Yet more on the future of PR

By Ross Dawson on August 26, 2006 | Permalink

This week I was interviewed by Nicholas Scibetta, Global Director of Ketchum’s Communications & Media Strategy Network, on The New Media Transformation, looking at the implications for the PR industry. The interview is here. Below is an excerpt from the interview:
NS: What is the future of media and what is the role of both new and traditional media in PR programs, given the current media landscape?
RD: Mass media will not die — what we are seeing emerge is a continuous spectrum from traditional mass media through to small community-based conversations. For any particular client or campaign, PR professionals will have to consider where across this spectrum of media they should be investing energy to achieve results. In some cases, accessing only traditional media will be appropriate, while in others, new-media channels will be the primary target. Usually these will be complementary, especially given that traditional media increasingly takes its cues from key bloggers, and their stories can have little impact if they do not generate a discussion among bloggers.
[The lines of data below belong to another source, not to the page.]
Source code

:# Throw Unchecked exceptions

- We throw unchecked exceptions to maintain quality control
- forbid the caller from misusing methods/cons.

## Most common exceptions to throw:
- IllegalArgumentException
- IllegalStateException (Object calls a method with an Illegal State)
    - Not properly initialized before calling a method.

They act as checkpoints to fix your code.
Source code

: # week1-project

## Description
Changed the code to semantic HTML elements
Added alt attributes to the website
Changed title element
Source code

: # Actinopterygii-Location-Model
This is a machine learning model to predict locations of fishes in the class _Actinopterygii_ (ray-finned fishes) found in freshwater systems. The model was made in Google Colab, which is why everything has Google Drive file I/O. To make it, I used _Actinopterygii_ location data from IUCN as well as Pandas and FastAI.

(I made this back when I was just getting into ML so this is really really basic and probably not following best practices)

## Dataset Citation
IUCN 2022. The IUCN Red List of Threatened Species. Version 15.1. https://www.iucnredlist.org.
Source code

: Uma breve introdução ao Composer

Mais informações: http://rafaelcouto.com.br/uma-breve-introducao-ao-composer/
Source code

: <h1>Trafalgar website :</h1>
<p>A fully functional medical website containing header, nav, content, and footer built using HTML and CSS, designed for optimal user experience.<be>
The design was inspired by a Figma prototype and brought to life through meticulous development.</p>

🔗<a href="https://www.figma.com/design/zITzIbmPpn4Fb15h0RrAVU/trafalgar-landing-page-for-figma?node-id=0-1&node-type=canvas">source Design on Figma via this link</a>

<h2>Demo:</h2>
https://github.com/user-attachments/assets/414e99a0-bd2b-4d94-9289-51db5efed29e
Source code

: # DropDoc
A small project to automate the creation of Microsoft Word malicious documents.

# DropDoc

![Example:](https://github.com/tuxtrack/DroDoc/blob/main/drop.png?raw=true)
Newspapers and business magazines, in particular, are actively looking for story ideas from bloggers, not least because it means those stories are more likely to get attention. Anecdotally, major bloggers are often pestered by mainstream journalists to link to their stories. A few high-profile bloggers linking to a journalist’s article means that it will get far more attention. Related to this is the reality that it is not just advertising campaigns that are now measurable and accountable, but also journalists, whose readership is now often directly measurable. Journalists whose articles are not read won’t have a job, and those that get many readers will quickly rise.
Newspapers and bloggers are now competing for scoops. A similar dynamic will soon emerge in the video landscape. The television networks are now experimenting with putting selected programs online, advertising slots and all. This makes sense, as it can only generate additional viewers, and value for their advertising. At that point, the number of viewers will be strongly related to how many bloggers link to the program, or people endorse it on popular video sites, such as YouTube.
NS: What impact do social-networking sites like MySpace and Facebook have on the media and what does it mean for PR professionals?
RD: Advertisers are seeking to reach young people who no longer consume traditional media. They can now do that by positioning themselves at the interstices of their social relationships – for example in social-networking sites. PR practitioners must be enormously careful in this space. Advertising is an overt message, so can be tolerated. Seeking to influence without being seen in the absence of disclosure is more likely to have a negative than positive impact. This means that PR practitioners need their activities in social-networking spaces to be entirely visible and clear, with the clients’ interests evident. For example, if people are rewarded to endorse a product or service, that should be disclosed. There are many possible effective PR activities in social-networking spaces. Complete transparency in these activities must be the guiding principle.